Across Europe, the potential for kelp biomass to be used for conversion to biofuels has reignited interest in large-scale kelp harvesting. A realistic contribution to energy markets through bioethanol production may require more kelp than can be wild harvested from natural habitats, prompting efforts to develop methods of farming kelp. Mariculture of kelps is commonplace in Asia, particularly in China, where demand for seaweeds for human consumption is high. It is clear that intense kelp farming can impact local patterns of water movement and may cause organic enrichment of sediments and anoxia (Krumhansl and Scheibling 2012). However, many researchers are championing integrated aquaculture practices that utilize seaweeds as biofilters within multitrophic farming operations (Neori et al. 2004; Troell et al. 2009). In northwest Scotland, for example, cultivation of kelps and other seaweeds adjacent to salmon farms can generate significant yields of algal biomass while simultaneously removing waste nitrogen (Sanderson et al. 2012). However, the impacts of large-scale kelp cultivation in nonenriched systems are poorly known and may be detrimental. The Crown Estate recently commissioned an independent investigation into the wider ecological effects of proposed seaweed mariculture off the west coast of Scotland (Aldridge et al. 2012).
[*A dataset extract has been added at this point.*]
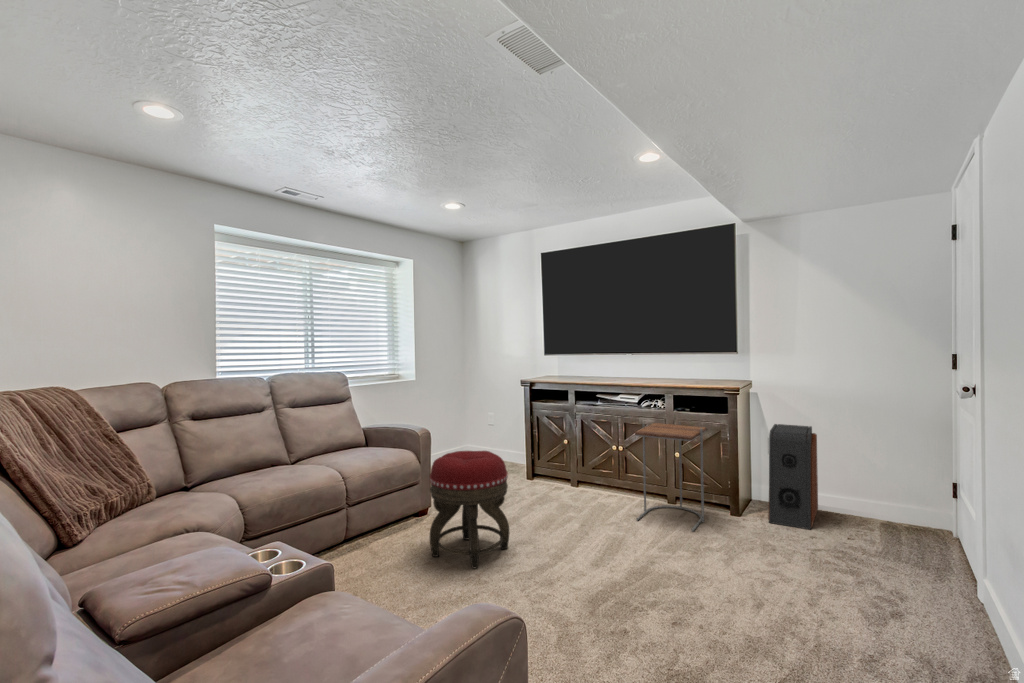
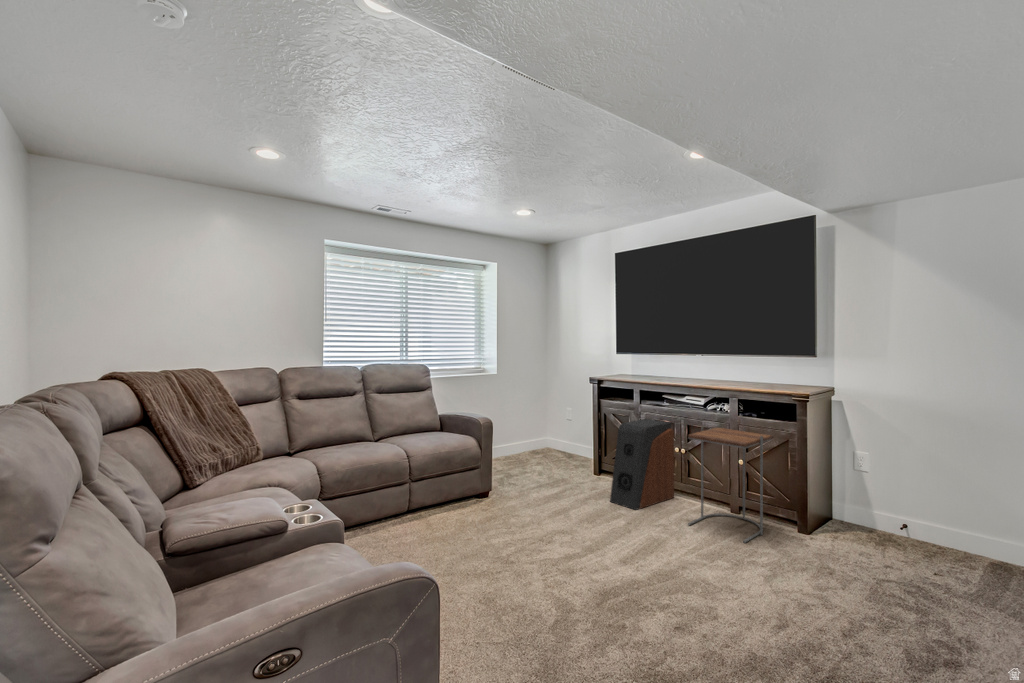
speaker: present [768,424,818,530] -> present [610,419,674,510]
footstool: present [430,451,509,569] -> none [476,441,549,549]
Using ecosystem-based modeling approaches, the authors concluded that; the effects of the proposed farming activity on nutrient concentrations are expected to be ‘marginally significant’……and might become ‘certainly significant’……The observable effects of nutrient removal would be a lower nutrient concentration in the water, decreased productivity and energy fluxes through the pelagic system, decreased flux of organic material to the seabed, and subtle alteration to community structure. (Aldridge et al. 2012). It is beyond doubt that large-scale kelp production, through both wild harvesting and mariculture, has the potential to impact kelp populations, their associated benthic communities, and wider ecosystem structure and functioning. While it is recognized that a conservative ecosystem-based management approach is a prerequisite for achieving sustainable production, the baseline knowledge on the structure and functioning of kelp ecosystems at regional scales needed to underpin such an approach is currently lacking.